I was so pleased to collaborate at the conference with Lyndsey McKee, Corporate Partnerships, United Way Australia to present on a fascinating topic:  collective impact. Collective impact is the “commitment of a group of important actors from different sectors to a common agenda for solving a specific social problem.” 1

Lyndsey described a very successful initiative called 90 Homes for 90 Lives, where the corporate, government and non-profit sectors collaborated to provide long-term homes for nearly all of the homeless people sleeping on the streets in Woolloomooloo, a Sydney suburb. I was excited to share United Way’s Readers, Tutors, Mentors initiative, which also fosters cross-sector engagement and has mobilized more than 308,000 volunteers to help children of all ages succeed in school.

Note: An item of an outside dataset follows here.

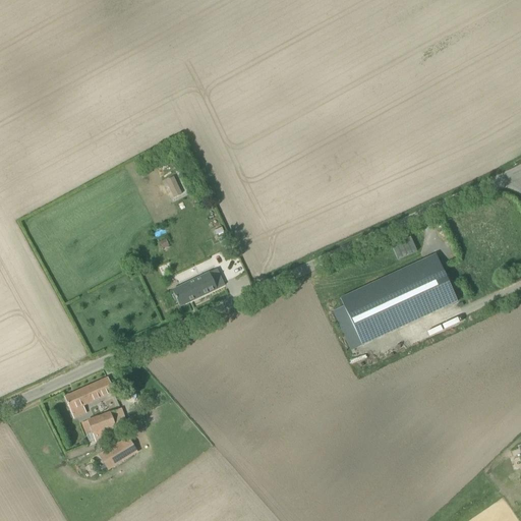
[(165,181),(174,197),(182,194),(173,177),(165,181)]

So, what’s up Down Under? It turns out the U.S. and Australia share some of the same challenges in volunteer engagement, needing to focus on systemic change; ensuring that volunteer opportunities create impact and do more than make people feel good for a day; and finding ways to invest in effective volunteer management. Challenging situations to be sure, but comforting to know that United Way and the people we serve can benefit from thoughtful dialogue with like-minded people from around the world.

 


 

1 “Collective Impact” by John Kania and Mark Kramer, Stanford Social Innovation Review. Winter 2011.